La production aquacole à Oran a atteint 352 tonnes durant le premier trimestre 2018, a-t-on appris du directeur de la Pêche et des ressources halieutiques de la wilaya M. Mohamed Bengrina. Selon notre interlocuteur, cette production s’est considérablement améliorée par rapport à l’année dernière et durant la même période, où 220 tonnes de daurade et de loup de mer ont été produits à travers les trois fermes aquacoles de la capitale de l’Ouest.

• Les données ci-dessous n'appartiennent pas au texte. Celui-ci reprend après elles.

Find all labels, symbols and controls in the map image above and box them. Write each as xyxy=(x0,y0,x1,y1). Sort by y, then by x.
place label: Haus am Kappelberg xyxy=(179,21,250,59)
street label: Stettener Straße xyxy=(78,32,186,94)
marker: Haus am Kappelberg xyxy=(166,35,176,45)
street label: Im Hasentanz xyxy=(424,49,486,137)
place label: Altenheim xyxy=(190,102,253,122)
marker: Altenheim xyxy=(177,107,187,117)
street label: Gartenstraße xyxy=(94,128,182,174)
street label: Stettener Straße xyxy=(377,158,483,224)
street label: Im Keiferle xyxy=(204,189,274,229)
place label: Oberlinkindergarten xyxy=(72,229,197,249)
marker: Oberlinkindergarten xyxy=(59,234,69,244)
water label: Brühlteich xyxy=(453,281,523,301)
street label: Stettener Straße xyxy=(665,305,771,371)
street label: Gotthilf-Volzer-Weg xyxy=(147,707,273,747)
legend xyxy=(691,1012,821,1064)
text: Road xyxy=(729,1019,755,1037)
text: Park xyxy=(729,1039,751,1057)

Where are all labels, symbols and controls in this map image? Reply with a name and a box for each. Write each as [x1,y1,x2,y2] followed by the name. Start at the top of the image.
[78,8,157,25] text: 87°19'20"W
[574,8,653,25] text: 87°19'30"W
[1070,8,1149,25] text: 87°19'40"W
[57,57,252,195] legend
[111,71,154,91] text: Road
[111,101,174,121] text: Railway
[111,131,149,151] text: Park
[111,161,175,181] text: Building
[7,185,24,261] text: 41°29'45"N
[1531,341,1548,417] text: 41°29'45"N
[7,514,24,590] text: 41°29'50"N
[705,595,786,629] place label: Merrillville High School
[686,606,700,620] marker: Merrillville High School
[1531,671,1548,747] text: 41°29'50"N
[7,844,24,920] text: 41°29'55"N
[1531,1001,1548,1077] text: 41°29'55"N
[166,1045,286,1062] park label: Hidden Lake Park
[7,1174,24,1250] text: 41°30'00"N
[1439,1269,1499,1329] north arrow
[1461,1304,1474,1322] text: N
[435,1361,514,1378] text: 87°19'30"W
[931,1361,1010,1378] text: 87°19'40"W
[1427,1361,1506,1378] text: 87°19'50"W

Notons que la wilaya d’Oran enregistre de plus en plus d’engouement de la part d’investisseurs pour l’aquaculture. Dans ce cadre, deux projets ont été approuvés à Mers El Hadjadj et Kristel, alors que cinq autres futures fermes sont en attente d’affectation d’un terrain de la part de la
Direction des biens de l’Etat. Si ces projets sont concrétisés à l’avenir, le nombre de fermes aquacoles à Oran atteindra une dizaine dans les années à venir, ce qui se répercutera positivement sur la production aquacole et permettra de créer de nouveaux emplois. Par ailleurs, la 6e édition «Ports et barrages bleus» organisée à Oran, a permis la collecte de près de 4 tonnes de détritus, dont 1 750 kg au port Oran et 1 550 au port Arzew. Notons que cette campagne a vu la participation de 550 participants et plusieurs associations. Dans ce cadre, plusieurs activités ont été organisées, ainsi que des ateliers pour les enfants. Cet événement a montré encore une fois l’attachement des Oranais pour la mer et à sa préservation. L’opération «Ports et barrages bleus» s’articule autour de trois axes dont le premier est relatif aux activités et animations en relation directe avec la préparation des différentes campagnes de production (pêche de sardine et thon rouge), ainsi que la présentation des activités de la pêche et de l’aquaculture. Le deuxième axe porte sur les activités et animations relatives à l’entretien et la préservation des milieux et les espaces professionnels, en plus de la présentation des activités des associations de protection des milieux aquatiques de pêcheurs artisans et nettoyage des infrastructures. Le 3e axe a trait aux activités et animations à développer en association avec les secteurs du tourisme, de l’artisanat, les transports et l’environnement, entre autres.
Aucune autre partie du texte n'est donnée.